### Tasks:
(1) Translate into Spanish this sentence from the article on the Long Beach race: "Power, who won the race on the city's ocean-side streets in 2008, was running low on fuel and had to slow slightly in the closing laps Sunday but held off a charging Simon Pagenaud."
(2) Reproduce the passage of the article on the Long Beach race starting at "And Hinchcliffe finished" and ending at "a top-three finish.".
(3) Using the article on the Long Beach race, explain why Power had to walk to Victory Lane after his cool-down lap.

### Reading text:
══════════

Will Power holds on to win Toyota Grand Prix of Long Beach
This year’s Toyota Grand Prix of Long Beach perhaps was best summed up by James Hinchcliffe, who finished third, when the driver was asked to describe the IndyCar race:
“I don’t know where to start,” he said.
Indeed, in a race that at times bordered on chaotic because various pit-stop strategies, penalties and accidents kept shuffling the leaderboard, Australian Will Power emerged with his second Long Beach victory.
Power, who won the race on the city’s ocean-side streets in 2008, was running low on fuel and had to slow slightly in the closing laps Sunday but held off a charging Simon Pagenaud.
Then, after taking the checkered flag, Power had to walk to Victory Lane after his cool-down lap because several cars behind him crashed in the final turn of the 1.97-mile, 11-turn course, blocking the track.
And Hinchcliffe finished third only because his Andretti Autosport teammate Ryan Hunter-Reay, who actually crossed the finish line in third, was penalized for colliding with Takuma Sato on the final lap, ruining Sato’s bid for a top-three finish.
It was that kind of day. But Power, who drives for Team Penske, wasn’t complaining.

══════════

### Data for analysis:
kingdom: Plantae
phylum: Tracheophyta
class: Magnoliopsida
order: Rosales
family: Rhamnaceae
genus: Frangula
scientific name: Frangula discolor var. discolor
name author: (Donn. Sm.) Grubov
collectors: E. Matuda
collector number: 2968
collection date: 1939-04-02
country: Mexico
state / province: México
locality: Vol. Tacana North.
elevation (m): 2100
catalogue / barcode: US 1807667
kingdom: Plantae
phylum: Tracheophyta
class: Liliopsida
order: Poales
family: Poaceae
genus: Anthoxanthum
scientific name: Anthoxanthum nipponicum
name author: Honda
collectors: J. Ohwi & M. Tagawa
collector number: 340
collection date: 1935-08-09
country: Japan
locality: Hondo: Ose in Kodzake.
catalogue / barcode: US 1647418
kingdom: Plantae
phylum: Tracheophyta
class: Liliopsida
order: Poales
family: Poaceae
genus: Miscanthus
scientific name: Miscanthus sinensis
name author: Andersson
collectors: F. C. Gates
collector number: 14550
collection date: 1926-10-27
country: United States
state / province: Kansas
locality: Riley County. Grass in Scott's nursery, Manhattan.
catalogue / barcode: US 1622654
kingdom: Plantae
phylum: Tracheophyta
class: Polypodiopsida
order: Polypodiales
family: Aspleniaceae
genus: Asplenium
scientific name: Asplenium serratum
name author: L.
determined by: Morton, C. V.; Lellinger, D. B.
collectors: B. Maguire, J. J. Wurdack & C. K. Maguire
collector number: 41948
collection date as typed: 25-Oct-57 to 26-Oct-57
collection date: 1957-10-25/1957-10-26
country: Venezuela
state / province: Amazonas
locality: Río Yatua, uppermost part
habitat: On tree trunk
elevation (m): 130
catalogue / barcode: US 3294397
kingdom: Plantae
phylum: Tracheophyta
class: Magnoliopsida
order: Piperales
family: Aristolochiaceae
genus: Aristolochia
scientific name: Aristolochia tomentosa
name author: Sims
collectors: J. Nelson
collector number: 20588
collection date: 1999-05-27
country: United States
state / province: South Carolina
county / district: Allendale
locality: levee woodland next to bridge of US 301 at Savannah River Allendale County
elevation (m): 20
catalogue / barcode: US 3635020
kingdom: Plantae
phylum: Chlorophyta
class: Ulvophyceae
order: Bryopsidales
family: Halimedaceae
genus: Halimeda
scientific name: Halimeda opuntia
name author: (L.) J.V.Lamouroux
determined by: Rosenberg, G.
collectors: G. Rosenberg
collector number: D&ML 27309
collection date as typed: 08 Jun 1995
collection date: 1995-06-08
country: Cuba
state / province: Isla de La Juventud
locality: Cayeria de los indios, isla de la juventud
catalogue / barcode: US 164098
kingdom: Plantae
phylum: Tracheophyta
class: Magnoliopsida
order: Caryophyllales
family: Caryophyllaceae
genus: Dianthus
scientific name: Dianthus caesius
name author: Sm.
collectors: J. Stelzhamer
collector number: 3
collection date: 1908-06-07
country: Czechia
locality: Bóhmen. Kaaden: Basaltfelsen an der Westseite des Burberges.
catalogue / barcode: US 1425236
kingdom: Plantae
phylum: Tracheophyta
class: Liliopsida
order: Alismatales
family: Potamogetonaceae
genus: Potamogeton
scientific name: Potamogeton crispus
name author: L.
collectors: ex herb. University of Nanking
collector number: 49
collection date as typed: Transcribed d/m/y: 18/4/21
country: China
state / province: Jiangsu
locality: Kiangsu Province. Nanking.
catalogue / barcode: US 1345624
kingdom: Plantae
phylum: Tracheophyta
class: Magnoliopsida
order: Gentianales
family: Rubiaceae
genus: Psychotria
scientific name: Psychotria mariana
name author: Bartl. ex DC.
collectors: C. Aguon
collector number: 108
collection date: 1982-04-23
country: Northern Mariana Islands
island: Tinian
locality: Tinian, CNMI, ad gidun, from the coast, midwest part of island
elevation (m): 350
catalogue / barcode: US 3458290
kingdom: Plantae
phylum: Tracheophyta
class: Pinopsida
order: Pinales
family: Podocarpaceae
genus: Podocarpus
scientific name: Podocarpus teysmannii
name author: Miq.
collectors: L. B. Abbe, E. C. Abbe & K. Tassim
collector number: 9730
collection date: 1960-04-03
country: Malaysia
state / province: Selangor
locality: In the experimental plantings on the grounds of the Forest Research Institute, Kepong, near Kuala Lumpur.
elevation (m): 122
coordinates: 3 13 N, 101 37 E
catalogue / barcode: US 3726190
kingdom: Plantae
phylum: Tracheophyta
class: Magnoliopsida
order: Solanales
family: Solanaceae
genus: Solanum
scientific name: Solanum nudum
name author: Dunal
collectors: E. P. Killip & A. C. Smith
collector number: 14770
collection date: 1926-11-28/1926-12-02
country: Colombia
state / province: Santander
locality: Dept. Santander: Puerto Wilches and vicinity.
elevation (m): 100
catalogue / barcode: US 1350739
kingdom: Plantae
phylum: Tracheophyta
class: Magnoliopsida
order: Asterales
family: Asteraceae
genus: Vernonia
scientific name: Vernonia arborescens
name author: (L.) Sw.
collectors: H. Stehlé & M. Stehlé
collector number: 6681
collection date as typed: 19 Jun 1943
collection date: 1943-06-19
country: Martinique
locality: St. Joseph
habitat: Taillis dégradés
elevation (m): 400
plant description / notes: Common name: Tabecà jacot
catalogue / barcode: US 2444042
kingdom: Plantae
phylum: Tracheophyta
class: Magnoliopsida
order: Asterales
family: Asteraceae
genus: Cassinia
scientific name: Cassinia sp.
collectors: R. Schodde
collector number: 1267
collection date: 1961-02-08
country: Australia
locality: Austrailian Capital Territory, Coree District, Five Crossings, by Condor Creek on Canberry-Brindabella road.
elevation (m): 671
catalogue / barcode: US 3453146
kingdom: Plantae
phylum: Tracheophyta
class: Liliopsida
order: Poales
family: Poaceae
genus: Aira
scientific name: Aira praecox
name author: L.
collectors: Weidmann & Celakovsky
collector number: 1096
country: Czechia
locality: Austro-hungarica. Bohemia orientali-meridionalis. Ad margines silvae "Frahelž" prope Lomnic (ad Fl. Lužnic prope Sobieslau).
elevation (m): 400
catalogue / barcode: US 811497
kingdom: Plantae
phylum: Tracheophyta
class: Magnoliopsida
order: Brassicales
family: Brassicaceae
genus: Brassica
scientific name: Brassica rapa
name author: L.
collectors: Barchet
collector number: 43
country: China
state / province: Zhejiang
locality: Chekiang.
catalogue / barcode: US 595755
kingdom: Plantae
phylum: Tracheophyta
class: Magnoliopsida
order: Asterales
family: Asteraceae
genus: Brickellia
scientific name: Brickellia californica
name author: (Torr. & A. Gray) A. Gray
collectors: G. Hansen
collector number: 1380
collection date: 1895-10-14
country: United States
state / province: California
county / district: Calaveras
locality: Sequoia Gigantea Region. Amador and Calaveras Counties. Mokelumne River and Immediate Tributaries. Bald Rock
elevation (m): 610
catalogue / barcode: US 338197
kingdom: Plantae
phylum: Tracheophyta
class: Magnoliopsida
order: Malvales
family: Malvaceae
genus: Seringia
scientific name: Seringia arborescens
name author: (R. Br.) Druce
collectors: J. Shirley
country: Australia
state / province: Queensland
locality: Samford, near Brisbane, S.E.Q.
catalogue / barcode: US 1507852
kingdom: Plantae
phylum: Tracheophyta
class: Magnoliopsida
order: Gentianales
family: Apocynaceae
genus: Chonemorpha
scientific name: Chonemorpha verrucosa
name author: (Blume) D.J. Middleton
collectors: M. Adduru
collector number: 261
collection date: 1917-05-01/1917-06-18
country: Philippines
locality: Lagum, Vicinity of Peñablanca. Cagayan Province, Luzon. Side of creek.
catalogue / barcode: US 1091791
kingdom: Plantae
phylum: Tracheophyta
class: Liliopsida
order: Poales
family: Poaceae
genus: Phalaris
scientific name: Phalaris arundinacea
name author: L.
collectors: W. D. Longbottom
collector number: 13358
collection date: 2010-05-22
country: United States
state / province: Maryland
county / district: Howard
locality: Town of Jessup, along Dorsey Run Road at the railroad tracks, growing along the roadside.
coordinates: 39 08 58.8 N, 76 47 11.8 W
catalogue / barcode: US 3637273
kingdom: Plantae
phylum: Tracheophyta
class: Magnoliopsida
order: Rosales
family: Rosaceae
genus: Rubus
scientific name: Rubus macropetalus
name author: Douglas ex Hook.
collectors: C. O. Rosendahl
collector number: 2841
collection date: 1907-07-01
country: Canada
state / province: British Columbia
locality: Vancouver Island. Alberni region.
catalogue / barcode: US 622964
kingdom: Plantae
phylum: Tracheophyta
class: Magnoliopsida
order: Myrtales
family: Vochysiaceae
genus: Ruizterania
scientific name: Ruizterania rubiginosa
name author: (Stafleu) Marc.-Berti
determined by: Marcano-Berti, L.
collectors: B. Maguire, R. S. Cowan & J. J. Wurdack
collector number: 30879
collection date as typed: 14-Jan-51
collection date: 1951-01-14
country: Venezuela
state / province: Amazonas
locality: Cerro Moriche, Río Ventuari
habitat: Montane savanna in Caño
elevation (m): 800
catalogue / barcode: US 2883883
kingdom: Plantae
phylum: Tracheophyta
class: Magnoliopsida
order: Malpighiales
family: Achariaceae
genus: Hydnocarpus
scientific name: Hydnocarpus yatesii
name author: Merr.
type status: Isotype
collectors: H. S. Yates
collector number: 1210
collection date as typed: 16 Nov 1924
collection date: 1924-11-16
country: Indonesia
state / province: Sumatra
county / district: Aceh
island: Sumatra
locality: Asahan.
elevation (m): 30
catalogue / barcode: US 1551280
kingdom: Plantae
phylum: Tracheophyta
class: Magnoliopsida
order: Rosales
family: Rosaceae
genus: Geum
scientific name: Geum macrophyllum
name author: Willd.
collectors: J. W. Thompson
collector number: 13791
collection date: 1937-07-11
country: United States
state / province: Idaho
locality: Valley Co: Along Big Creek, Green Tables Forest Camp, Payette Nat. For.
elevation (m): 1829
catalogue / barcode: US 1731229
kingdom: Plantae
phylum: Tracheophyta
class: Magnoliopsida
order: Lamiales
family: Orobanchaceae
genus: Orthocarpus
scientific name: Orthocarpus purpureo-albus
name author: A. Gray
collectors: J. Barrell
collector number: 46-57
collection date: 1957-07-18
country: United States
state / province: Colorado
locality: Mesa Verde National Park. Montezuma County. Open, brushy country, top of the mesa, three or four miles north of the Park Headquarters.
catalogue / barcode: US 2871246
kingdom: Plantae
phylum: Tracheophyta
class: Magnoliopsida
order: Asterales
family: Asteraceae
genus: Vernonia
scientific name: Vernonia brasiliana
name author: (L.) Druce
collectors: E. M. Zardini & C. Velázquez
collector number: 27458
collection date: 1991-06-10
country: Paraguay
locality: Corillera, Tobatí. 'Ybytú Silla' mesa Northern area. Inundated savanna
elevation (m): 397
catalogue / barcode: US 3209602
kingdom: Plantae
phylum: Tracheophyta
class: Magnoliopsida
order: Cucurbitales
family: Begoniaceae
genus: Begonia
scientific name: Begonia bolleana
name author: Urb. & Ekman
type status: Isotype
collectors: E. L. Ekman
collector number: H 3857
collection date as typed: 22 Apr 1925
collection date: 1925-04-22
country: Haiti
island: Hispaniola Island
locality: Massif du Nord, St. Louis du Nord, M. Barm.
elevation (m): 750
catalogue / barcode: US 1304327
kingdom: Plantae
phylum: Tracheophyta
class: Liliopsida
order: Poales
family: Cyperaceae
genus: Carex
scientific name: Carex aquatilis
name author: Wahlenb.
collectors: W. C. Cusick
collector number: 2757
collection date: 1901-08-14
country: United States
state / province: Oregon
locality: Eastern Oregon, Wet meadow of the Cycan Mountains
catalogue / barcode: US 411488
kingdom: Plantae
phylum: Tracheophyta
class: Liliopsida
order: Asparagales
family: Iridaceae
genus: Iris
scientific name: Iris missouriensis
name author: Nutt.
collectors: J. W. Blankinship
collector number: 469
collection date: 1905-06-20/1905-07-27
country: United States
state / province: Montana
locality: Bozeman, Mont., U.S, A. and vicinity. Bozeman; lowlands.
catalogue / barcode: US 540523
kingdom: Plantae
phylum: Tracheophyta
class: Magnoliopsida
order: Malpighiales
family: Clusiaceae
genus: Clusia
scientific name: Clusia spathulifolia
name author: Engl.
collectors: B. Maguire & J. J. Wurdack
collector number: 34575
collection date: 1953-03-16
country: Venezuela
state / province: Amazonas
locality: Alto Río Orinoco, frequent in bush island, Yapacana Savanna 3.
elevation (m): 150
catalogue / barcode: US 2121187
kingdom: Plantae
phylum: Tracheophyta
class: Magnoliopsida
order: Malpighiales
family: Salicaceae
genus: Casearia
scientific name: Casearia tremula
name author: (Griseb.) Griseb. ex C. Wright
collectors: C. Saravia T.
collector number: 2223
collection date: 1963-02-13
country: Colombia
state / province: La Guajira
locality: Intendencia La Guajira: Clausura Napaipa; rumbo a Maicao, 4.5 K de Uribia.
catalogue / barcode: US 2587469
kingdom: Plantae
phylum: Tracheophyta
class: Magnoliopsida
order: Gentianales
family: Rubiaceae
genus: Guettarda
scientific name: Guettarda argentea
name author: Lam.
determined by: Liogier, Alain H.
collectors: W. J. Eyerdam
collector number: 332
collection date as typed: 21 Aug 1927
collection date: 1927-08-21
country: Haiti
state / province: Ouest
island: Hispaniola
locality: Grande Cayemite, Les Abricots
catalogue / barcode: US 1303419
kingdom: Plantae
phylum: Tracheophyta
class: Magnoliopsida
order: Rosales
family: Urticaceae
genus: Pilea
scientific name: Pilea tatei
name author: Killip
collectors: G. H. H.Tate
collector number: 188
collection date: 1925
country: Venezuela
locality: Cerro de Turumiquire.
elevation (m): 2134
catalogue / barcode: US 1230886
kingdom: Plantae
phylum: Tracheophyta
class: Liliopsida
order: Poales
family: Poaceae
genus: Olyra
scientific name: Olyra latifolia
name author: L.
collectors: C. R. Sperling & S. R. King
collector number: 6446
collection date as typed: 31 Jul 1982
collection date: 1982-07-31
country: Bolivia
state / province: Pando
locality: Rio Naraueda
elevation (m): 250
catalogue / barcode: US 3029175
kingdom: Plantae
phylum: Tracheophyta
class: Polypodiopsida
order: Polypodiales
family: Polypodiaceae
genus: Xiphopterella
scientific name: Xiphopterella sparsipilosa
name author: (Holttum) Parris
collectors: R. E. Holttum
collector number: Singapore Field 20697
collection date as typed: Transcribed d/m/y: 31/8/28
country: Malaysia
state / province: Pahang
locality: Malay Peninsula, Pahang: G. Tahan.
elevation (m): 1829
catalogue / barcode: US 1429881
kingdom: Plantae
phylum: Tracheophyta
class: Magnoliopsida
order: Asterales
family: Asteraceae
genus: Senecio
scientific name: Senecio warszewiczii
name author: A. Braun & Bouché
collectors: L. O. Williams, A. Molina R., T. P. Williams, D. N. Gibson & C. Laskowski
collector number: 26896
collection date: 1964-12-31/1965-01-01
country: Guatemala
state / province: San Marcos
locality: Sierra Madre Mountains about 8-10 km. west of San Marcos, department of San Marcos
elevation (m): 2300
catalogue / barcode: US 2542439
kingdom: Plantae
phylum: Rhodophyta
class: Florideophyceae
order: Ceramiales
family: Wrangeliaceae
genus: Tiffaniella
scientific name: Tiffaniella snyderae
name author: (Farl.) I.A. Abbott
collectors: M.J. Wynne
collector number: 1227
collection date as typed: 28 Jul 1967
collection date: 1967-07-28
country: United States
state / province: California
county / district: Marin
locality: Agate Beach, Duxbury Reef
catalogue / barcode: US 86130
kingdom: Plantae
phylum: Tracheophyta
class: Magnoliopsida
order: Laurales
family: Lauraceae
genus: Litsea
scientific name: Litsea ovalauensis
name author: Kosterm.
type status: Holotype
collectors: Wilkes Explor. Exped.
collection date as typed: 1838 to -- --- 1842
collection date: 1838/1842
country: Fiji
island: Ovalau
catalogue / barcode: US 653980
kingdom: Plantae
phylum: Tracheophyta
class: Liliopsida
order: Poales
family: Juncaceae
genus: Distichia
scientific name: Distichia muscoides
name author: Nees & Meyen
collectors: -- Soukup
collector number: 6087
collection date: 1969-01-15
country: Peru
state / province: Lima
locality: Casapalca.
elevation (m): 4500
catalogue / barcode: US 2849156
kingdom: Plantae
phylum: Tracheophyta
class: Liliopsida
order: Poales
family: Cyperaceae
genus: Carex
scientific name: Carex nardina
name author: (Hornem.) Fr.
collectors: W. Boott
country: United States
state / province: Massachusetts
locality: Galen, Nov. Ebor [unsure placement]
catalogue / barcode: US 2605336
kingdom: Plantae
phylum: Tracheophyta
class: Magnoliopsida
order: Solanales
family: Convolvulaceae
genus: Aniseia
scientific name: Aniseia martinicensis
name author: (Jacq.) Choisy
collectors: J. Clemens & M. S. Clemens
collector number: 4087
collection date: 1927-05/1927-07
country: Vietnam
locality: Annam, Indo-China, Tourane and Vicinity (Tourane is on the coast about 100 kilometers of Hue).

══════════

### Answers to each task:
(1) Power, que ganó la carrera en las calles junto al mar de la ciudad en 2008, se estaba quedando sin combustible y tuvo que reducir ligeramente la velocidad en las últimas vueltas el domingo, pero contuvo a un Simon Pagenaud que venía atacando con fuerza.

(2)
And Hinchcliffe finished third only because his Andretti Autosport teammate Ryan Hunter-Reay, who actually crossed the finish line in third, was penalized for colliding with Takuma Sato on the final lap, ruining Sato’s bid for a top-three finish.

(3) Several cars behind him crashed in the final turn of the course. The wreck blocked the track.